Dans le chapitre 3 du Genji Monogatari de Murasaki Shikibu, roman japonais écrit aux environs de l’an mil par une femme, et l’un des quelques chefs-d’œuvre de la littérature mondiale, le héros, l’éblouissant prince Genji, amoureux de la belle Utsusemi, épouse du gouverneur de province Yo No Kami, s’est introduit en fraude dans les appartements de celle-ci avec la complicité du jeune frère d’Utsusemi. Caché derrière une tenture, il épie Utsusemi et son amie Nokia No Ogi absorbées dans une partie acharnée de GO. [G.P.]
Il y a déjà longtemps, un ami avait tenté de m'initier à cette merveilleuse, intrigante et exaltante activité qu'est le go. Le succès a été mitigé sur le long terme, mais j'en conserve un agréable souvenir et j'ai toujours gardé espoir de pouvoir m'y abandonner de façon décontractée et ludique.
Dans mon parcours parmi les multiples œuvres de Perec, je n'avais pas encore croisé cette contribution à ce manuel d'initiation au go et je m'en voulais qu'elle n'ait pas encore fait partie de mes lectures. Mon écart est maintenant comblé et je me suis plongé avec plaisir dans ce qui constitue à n'en point douter le premier traité en français s'intéressant à l'essor du go et à son introduction en France en présentant de façon agréable aux novices les règles et les stratégies de base du jeu de go. Mais, ces trois amis que sont Lusson, Perec et Roubaud, ne se sont pas empêchés, d'y introduire, tels des potaches assumés, l'humour par des calembours un peu gros, des invectives adressées aux joueurs d'échecs, des pas de côté et des digressions. Cela n'est pas pour déplaire.
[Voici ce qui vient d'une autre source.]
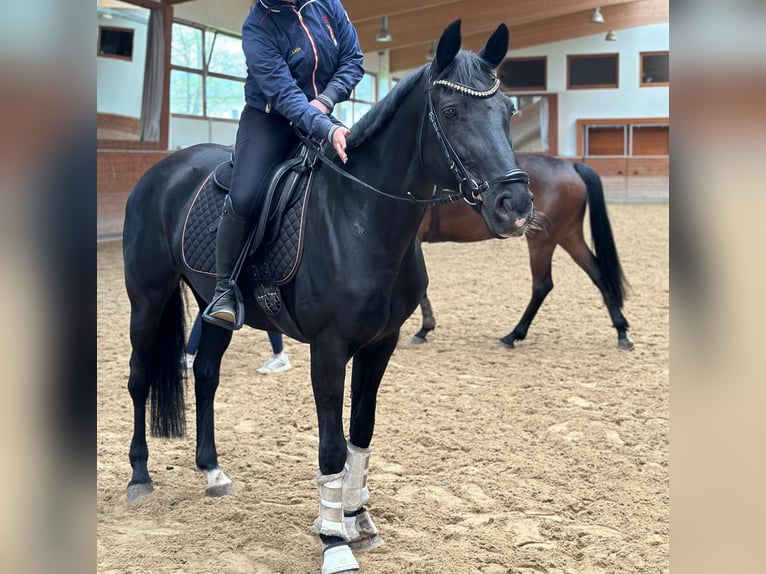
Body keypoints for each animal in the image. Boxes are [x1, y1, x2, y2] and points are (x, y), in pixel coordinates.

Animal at [123, 20, 536, 572]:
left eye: (507, 110)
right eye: (450, 112)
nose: (515, 205)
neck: (360, 217)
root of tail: (159, 172)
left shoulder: (380, 344)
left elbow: (361, 431)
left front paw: (358, 519)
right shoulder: (329, 348)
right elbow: (332, 445)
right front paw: (333, 540)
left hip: (214, 310)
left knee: (206, 375)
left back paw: (212, 472)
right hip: (147, 299)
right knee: (140, 378)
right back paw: (139, 476)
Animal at [414, 153, 636, 352]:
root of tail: (571, 166)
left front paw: (424, 328)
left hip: (542, 240)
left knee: (542, 285)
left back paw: (513, 335)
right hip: (569, 236)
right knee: (598, 274)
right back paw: (621, 331)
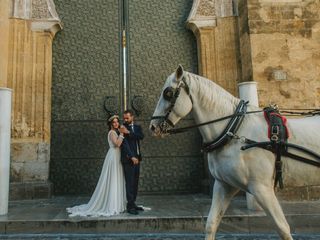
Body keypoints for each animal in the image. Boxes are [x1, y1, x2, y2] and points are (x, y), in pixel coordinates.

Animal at [149, 64, 320, 239]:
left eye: (168, 93)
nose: (153, 127)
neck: (233, 129)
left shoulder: (262, 188)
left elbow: (282, 228)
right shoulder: (224, 184)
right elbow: (211, 224)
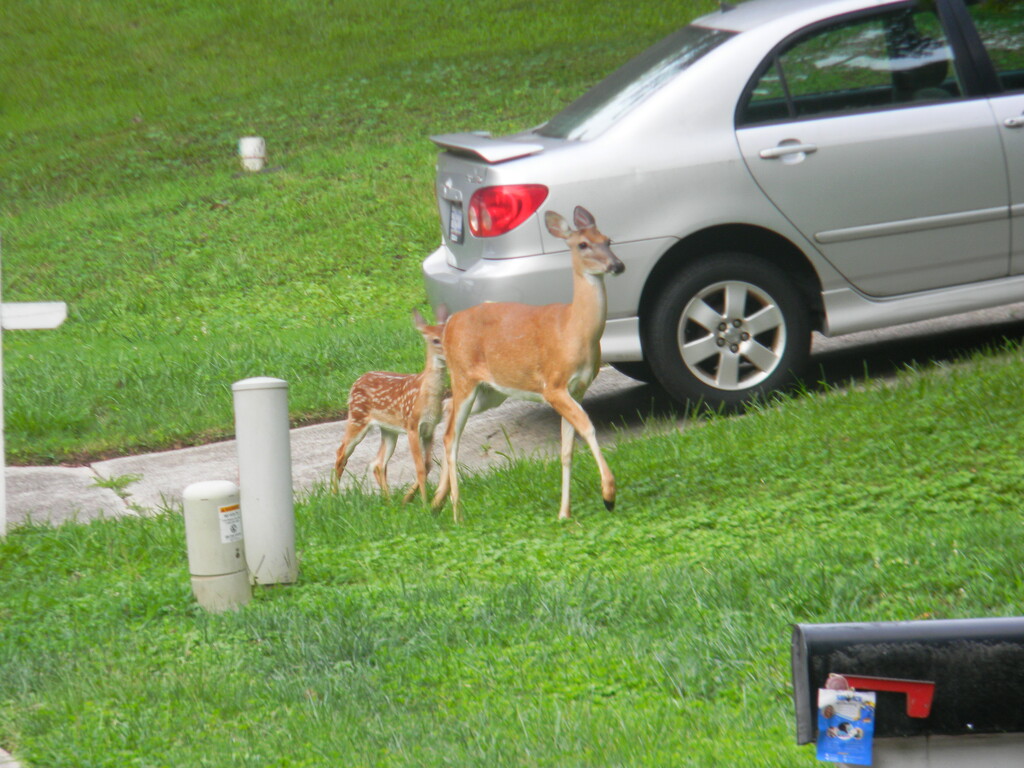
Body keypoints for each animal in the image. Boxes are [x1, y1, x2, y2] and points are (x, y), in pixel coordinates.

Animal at [331, 307, 448, 505]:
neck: (427, 395)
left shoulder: (429, 428)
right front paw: (424, 503)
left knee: (378, 463)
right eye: (435, 340)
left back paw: (389, 501)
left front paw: (409, 498)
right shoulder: (412, 425)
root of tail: (356, 382)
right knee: (341, 453)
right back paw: (335, 497)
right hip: (357, 417)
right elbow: (420, 467)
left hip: (388, 430)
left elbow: (428, 465)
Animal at [428, 205, 618, 524]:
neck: (574, 331)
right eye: (583, 244)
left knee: (448, 412)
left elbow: (567, 449)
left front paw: (564, 512)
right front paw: (608, 494)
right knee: (451, 434)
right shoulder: (554, 385)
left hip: (491, 391)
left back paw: (436, 501)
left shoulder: (578, 389)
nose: (617, 265)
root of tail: (449, 325)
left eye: (608, 240)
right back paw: (456, 512)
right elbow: (588, 428)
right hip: (464, 376)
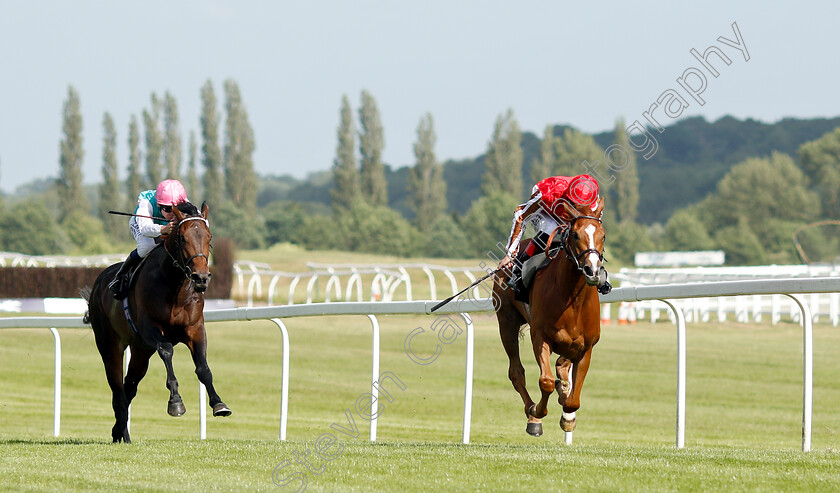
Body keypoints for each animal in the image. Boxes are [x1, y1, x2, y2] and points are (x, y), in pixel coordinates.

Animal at [84, 200, 231, 442]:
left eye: (209, 236)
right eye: (183, 238)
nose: (201, 277)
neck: (175, 287)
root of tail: (98, 284)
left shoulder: (195, 329)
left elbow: (203, 368)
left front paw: (219, 404)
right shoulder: (150, 329)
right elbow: (167, 350)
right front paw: (176, 402)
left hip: (141, 351)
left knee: (129, 386)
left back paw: (119, 431)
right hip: (110, 345)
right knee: (117, 388)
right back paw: (122, 432)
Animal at [496, 195, 608, 434]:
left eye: (602, 235)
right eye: (575, 235)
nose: (592, 271)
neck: (573, 300)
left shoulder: (586, 347)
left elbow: (573, 400)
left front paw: (568, 415)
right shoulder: (540, 337)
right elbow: (545, 381)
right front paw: (536, 413)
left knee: (561, 366)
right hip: (507, 323)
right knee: (516, 372)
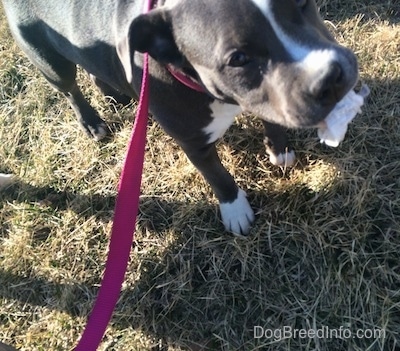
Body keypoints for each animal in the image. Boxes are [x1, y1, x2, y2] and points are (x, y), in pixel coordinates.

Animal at [1, 0, 360, 236]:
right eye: (238, 58)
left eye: (302, 3)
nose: (330, 76)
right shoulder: (193, 142)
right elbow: (218, 176)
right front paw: (235, 210)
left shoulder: (267, 100)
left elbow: (272, 119)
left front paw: (280, 149)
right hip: (48, 59)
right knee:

Cette légèreté ne nuit pas à la mission que se sont donnée les auteurs d'inviter à la découverte de l'art subtil du GO.
La beauté du GO, la fascination qu’il exerce, l’intense émotion qu’il suscite, l’exaltation qu’il provoque viennent du mystère, des mystères qui, à tout instant, à tout niveau, au début ou à la fin de la partie, chez un joueur débutant comme chez un joueur exercé, accompagnent chaque coup, chaque échange.
Ce mystère, cette émotion qui fait que la main a peine à ne pas trembler quand elle pose sa pierre ; cette fascination qui naît lentement puis s’impose à jamais jusqu’à devenir obsession, sinon angoisse, cette beauté ultime qui à tout instant anime l’espace inerte où les adversaires s’affrontent de toute la sauvagerie des escarmouches locales, de toute la quiétude des espaces protégés, de toute la subtilité des pièges longtemps ourdis, déployant dans l’espace et dans le temps le sortilège de figures aux mille renversements, nous aimerions ici, maintenant, un instant, les faire partager, savoir en parler; mais, novices parmi les novices, sachant trop qu’une vie entière ne suffira pas à nous faire percevoir le quart des subtilités dont le GO s’accompagne, nous subissons cette fascination sans pouvoir la dire. [G.P.]
Lecteur, il te faut dominer ta concupiscence naturelle, l’enchaîner dans les fers de la droite raison et de la prudence serpentine! En cette conjoncture la force brute n’y a point place. La présomption non plus. [G.P.]